The findings contribute to a growing body of literature highlighting the persistence of affective inequalities in sport and digital spaces. While professional football continues to promote diversity and inclusion on the field, these efforts are undermined when public discourse reflects enduring racial hierarchies in emotional expression. The unequal distribution of praise and recognition, even in celebratory contexts, reveals that the present findings are consistent with the view that racial bias is embedded not only in overt discrimination but also in the subtle, often unconscious, mechanisms through which social identity and emotional investment shape evaluative language, though the quantitative design of this study does not permit causal inference about the psychological processes underlying these patterns.
As platforms like YouTube serve as key sites of cultural exchange and identity expression, addressing these biases requires both technological innovation, such as more sophisticated tools for detecting racialized sentiment and coded language, and broader cultural interventions that challenge the norms underpinning online commentary. Fan education programs, platform moderation policies, and partnerships with clubs to amplify counter-stereotypical narratives may help disrupt the affective hierarchies that persist despite formal commitments to equality.

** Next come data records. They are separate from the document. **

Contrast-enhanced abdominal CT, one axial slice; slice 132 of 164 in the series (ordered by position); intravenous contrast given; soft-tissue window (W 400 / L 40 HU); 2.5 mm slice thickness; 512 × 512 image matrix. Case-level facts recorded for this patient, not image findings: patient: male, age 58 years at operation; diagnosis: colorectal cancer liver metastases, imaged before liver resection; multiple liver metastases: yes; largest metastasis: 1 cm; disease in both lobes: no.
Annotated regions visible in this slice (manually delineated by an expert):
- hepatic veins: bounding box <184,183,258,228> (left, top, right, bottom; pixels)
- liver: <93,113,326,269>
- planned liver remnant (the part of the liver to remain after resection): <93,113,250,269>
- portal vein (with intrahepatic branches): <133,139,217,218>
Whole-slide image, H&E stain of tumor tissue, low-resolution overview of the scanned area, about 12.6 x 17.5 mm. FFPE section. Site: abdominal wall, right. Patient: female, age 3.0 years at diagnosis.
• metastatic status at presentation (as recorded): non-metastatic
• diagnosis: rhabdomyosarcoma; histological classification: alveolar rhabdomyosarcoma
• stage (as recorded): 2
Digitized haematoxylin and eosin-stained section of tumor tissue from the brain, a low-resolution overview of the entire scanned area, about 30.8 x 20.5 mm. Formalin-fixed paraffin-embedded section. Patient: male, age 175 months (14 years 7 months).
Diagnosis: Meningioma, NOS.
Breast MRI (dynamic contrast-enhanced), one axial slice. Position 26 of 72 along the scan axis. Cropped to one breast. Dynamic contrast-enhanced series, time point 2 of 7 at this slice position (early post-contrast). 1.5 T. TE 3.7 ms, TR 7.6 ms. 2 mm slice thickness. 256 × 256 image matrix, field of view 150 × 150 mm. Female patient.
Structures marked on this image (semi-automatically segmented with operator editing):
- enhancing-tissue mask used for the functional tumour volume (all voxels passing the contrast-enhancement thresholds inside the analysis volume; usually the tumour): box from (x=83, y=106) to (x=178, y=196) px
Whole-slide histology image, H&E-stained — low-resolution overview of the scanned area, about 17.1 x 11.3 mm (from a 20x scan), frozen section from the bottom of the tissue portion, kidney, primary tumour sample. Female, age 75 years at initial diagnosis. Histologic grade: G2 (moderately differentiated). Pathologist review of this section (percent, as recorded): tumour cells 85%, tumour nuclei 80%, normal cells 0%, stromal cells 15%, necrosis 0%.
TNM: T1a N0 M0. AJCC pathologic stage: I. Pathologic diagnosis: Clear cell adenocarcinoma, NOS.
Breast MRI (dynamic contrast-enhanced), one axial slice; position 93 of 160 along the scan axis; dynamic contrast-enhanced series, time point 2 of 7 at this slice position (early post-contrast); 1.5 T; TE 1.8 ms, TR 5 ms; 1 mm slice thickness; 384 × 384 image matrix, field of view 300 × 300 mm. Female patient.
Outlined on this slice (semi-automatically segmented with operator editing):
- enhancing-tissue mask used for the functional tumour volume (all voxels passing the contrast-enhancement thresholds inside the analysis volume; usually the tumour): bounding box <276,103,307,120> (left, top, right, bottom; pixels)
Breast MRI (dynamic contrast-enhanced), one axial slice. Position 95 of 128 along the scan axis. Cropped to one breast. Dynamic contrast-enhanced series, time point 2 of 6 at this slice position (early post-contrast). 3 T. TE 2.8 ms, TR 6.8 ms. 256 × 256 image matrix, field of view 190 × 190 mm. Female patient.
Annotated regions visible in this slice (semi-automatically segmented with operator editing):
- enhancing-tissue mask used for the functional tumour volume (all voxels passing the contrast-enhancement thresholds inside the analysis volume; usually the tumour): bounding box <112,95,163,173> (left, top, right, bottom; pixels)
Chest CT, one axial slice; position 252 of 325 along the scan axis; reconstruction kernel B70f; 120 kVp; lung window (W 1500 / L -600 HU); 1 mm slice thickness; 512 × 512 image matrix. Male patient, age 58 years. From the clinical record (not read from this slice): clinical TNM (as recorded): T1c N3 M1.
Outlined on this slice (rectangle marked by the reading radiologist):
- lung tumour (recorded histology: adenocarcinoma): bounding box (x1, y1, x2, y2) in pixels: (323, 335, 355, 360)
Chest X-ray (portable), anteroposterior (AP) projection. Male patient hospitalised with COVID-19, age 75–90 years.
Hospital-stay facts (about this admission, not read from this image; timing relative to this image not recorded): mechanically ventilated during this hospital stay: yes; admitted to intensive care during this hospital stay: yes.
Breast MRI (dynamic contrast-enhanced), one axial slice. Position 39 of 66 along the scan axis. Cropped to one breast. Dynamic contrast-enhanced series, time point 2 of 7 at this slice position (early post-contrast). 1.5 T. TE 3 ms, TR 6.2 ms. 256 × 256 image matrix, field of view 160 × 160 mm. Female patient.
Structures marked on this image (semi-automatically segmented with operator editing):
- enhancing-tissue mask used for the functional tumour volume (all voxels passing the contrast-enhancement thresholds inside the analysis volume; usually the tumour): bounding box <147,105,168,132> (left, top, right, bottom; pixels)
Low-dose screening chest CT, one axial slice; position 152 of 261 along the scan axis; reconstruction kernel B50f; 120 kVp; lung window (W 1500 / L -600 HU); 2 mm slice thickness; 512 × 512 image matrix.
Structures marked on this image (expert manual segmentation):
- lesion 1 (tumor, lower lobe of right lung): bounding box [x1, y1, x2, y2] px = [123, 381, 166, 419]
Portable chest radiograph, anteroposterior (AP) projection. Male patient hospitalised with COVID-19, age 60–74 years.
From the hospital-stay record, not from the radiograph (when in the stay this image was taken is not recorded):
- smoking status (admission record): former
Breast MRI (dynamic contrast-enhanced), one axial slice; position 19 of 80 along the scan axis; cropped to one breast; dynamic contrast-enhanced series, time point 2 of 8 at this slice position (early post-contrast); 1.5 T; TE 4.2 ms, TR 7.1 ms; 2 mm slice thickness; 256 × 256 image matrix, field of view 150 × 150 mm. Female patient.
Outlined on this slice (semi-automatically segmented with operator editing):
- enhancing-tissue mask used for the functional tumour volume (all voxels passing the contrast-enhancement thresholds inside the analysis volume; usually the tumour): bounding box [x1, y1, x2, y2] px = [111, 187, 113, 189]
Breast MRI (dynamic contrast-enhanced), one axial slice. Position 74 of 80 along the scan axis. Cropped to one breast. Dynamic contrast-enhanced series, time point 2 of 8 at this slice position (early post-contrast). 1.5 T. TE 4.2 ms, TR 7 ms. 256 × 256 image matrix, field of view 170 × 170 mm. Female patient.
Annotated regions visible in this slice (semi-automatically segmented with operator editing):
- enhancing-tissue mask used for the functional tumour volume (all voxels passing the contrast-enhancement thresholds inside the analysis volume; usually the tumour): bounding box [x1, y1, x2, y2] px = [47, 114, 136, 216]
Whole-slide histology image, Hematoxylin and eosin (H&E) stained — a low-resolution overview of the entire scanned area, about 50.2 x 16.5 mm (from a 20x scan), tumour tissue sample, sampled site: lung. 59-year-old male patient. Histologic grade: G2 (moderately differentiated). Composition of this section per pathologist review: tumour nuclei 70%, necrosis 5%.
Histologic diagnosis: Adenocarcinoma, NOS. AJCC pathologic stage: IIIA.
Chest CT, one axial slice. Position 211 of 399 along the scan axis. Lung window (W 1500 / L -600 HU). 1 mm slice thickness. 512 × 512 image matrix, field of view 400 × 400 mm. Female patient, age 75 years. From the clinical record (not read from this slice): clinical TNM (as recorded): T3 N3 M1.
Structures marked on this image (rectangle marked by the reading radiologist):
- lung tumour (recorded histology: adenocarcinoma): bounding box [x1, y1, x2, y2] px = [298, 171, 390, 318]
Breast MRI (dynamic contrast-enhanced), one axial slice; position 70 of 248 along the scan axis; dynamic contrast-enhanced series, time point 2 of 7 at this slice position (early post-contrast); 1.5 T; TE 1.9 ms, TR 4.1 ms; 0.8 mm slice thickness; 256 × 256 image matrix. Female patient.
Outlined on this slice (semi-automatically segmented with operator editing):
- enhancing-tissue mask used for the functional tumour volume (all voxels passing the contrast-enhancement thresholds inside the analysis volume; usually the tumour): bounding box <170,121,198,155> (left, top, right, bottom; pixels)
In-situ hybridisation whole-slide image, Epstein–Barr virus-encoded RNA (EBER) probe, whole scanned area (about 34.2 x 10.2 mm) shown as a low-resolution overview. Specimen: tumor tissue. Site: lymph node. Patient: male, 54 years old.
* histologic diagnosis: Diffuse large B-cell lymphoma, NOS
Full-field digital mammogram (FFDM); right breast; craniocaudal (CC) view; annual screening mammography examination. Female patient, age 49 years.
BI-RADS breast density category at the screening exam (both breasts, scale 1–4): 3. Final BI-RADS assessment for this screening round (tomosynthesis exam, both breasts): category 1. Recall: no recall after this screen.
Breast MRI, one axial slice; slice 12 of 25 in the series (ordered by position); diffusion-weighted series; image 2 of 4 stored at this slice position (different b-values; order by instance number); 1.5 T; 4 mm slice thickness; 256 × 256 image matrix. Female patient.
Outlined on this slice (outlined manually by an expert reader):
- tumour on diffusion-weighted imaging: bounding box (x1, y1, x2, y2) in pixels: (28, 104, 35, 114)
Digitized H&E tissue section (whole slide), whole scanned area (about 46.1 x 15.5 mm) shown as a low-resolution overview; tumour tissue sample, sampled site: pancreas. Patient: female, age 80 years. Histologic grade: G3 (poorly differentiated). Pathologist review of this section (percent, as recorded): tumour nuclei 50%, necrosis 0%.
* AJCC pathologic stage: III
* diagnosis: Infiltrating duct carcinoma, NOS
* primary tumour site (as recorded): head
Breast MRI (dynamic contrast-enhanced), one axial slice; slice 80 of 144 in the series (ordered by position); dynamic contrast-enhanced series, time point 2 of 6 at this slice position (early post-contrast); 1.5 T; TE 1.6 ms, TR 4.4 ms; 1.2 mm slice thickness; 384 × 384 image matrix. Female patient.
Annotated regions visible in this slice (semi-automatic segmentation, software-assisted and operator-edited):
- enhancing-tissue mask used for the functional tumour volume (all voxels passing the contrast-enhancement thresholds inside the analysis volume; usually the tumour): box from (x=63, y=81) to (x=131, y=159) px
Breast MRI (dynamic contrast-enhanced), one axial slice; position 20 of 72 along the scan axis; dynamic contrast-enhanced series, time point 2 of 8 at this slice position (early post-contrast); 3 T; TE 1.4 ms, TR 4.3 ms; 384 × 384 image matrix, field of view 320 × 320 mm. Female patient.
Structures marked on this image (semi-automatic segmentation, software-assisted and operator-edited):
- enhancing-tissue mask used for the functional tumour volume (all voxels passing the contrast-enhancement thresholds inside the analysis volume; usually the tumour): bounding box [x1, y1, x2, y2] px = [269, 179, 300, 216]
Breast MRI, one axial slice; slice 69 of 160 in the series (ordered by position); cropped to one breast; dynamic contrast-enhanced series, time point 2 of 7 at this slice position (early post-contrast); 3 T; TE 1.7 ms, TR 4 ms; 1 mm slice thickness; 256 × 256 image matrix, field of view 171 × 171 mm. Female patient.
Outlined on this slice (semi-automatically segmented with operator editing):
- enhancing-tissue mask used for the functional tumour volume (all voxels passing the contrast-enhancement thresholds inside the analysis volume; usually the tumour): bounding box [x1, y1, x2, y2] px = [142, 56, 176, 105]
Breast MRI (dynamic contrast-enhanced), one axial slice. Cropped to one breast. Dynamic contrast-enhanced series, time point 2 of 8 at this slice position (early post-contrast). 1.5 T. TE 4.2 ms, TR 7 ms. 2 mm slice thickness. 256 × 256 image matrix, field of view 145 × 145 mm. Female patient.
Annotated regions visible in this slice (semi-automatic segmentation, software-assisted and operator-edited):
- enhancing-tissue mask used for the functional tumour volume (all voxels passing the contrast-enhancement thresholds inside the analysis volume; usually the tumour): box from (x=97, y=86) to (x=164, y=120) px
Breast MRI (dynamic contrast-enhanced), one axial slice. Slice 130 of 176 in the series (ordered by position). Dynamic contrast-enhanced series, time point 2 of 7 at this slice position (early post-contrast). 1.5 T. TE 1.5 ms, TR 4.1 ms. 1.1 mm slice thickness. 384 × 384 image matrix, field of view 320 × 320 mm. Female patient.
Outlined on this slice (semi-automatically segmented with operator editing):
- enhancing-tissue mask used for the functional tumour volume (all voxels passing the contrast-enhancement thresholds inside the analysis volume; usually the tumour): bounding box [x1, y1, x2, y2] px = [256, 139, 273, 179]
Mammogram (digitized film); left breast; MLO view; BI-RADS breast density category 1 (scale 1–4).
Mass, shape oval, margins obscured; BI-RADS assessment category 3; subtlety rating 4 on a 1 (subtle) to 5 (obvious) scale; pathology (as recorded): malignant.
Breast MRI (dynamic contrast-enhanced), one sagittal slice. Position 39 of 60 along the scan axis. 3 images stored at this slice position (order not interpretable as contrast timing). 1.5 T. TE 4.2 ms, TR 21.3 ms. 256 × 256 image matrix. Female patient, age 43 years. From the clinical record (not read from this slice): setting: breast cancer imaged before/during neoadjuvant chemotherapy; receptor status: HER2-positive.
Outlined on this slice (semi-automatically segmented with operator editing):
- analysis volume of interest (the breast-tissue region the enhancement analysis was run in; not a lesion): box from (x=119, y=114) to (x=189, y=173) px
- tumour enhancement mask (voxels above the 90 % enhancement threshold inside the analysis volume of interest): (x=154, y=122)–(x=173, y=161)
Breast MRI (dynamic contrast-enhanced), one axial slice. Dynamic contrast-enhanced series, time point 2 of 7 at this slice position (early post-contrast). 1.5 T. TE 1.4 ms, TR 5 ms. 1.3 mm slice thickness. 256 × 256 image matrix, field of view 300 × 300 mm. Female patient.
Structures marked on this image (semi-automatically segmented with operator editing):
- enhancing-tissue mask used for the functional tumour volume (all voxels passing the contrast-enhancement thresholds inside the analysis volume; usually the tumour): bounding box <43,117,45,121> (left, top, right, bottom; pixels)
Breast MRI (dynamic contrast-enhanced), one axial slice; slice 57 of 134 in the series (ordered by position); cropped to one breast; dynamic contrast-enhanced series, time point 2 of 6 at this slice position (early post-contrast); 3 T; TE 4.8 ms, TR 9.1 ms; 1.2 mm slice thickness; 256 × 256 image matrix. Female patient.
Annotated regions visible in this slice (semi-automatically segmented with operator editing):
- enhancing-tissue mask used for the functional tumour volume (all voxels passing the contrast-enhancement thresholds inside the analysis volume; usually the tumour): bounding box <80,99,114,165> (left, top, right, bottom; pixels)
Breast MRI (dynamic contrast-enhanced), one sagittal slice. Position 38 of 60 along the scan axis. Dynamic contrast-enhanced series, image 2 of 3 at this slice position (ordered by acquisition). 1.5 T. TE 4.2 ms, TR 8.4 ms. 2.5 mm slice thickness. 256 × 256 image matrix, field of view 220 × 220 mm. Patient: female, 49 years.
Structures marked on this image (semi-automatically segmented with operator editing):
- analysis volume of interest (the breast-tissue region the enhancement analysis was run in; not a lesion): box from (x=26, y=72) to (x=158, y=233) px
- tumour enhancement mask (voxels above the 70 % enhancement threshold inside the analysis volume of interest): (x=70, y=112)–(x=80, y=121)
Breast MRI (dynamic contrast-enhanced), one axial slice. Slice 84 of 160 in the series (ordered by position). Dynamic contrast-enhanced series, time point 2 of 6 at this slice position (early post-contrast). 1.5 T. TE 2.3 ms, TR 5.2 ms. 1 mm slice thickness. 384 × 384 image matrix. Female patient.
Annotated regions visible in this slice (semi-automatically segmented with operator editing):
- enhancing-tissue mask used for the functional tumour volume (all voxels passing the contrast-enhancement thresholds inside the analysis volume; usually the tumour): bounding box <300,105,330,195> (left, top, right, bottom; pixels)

Ultimately, this study highlights the need to treat fan sentiment not as a neutral or spontaneous expression of enthusiasm, but as a site where deeper social biases are articulated and reinforced. Understanding and addressing the racial dynamics of emotional expression in sport is essential for creating genuinely inclusive fan cultures; ones in which all athletes, regardless of race, are equally recognized, respected, and celebrated.
Footnotes
Funding
The authors received no financial support for the research, authorship, and/or publication of this article.
Declaration of conflicting interests
The authors declared no potential conflicts of interest with respect to the research, authorship, and/or publication of this article.